Die Facebook-Aktie startete schlecht. Facebook kommt in der Realität der Börsen an und da zählen vor allem Gewinnerwartungen. Das Netzwerk muss nachziehen, insbesondere im mobilen Bereich.

Lange hatte sich die Finanzwelt am spektakulären IPO des weltweit größten sozialen Netzwerks, Facebook, bisher nicht erfreuen können – fulminant gestartet, verlor die blaue Rakete im Laufe der Woche nicht unerheblich an Höhe. Der Kurs der Aktie sank recht schnell unter den Ausgabekurs, was nicht zuletzt auch den Druck auf CEO Zuckerberg erhöhen dürfte.

Denn mit dem Börsengang gelten nun andere, neue Gesetze für das weltweit führende soziale Netzwerk: Investoren interessieren sich natürlich für die Weiterentwicklung von Facebook als Kommunikationsplattform von über 901 Millionen Nutzern, sie beurteilen den blauen Riesen inzwischen aber auch, wenn nicht gar vor allem nach seinen Gewinnerwartungen.
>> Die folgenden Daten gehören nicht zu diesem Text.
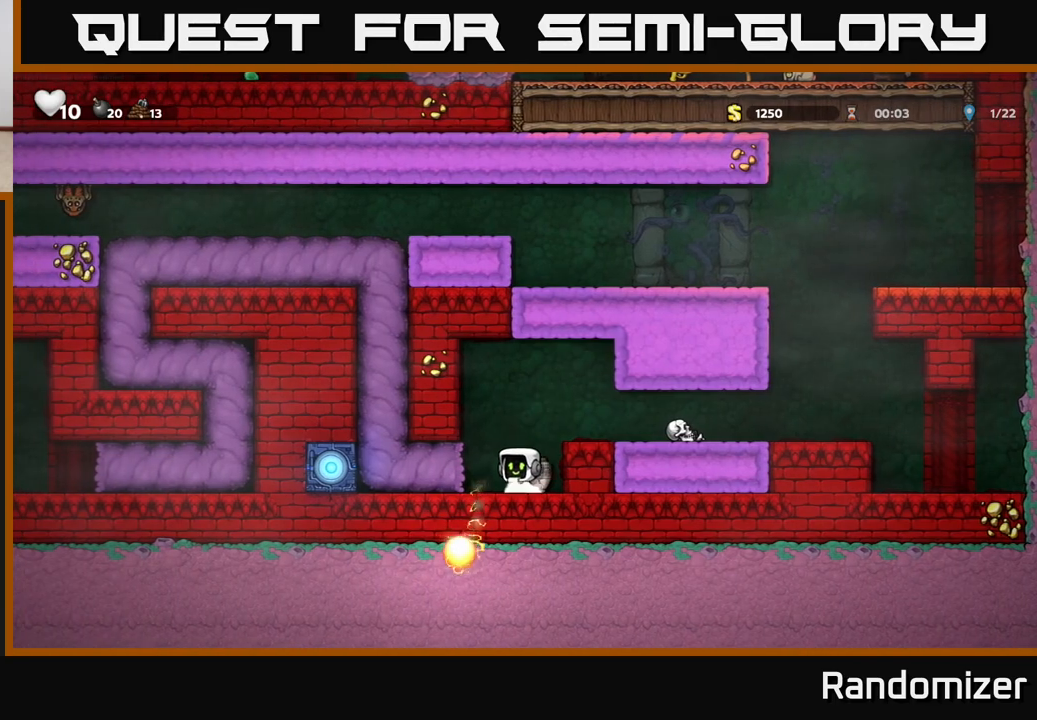
{"buttons": [], "left_stick": "right", "right_stick": "center", "events": [[17, "X", "down"], [167, "A", "down"], [167, "X", "up"], [200, "left_stick", "right"], [300, "A", "up"]]}
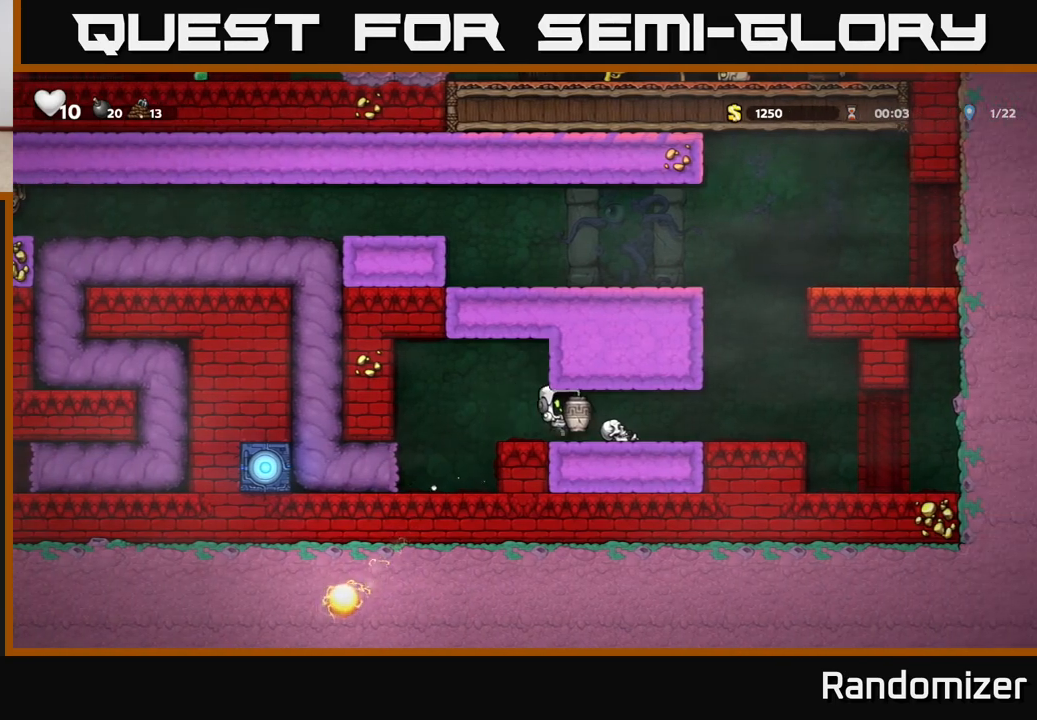
{"buttons": [], "left_stick": "center", "right_stick": "center", "events": [[250, "X", "down"], [333, "left_stick", "center"], [367, "X", "up"]]}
Das Augenmerk der Aktionäre dürfte in dieser Phase auf der Monetarisierung von Facebooks Reichweite und seiner enormen Datenmenge liegen.

Facebook als Vermarkter für externe Webseiten?

Zwar betont Facebook stets, es zählten vor allem das Netzwerk und deren Nutzer, jedoch konnten die jüngsten Entwicklungen im Hause nicht darüber hinwegtäuschen, dass man sich vor dem IPO Gedanken um das Problem der Gewinnerwartung gemacht hat. Schon seit längerer Zeit werden immer wieder Tests zur sogenannten „sozialen Werbung“ (zielgruppenspezifische Auslieferung von Werbemitteln auf Basis der durch Facebook gespeicherten Userdaten) lanciert. Kurz vor dem IPO kündigte Chief Privacy Officer Erin Egan an, dass die Nutzungsbedingungen wie folgt geändert würden: In Zukunft wird Facebook die Userdaten auch zur Auslieferung von Werbung auf externen Seiten nutzen dürfen.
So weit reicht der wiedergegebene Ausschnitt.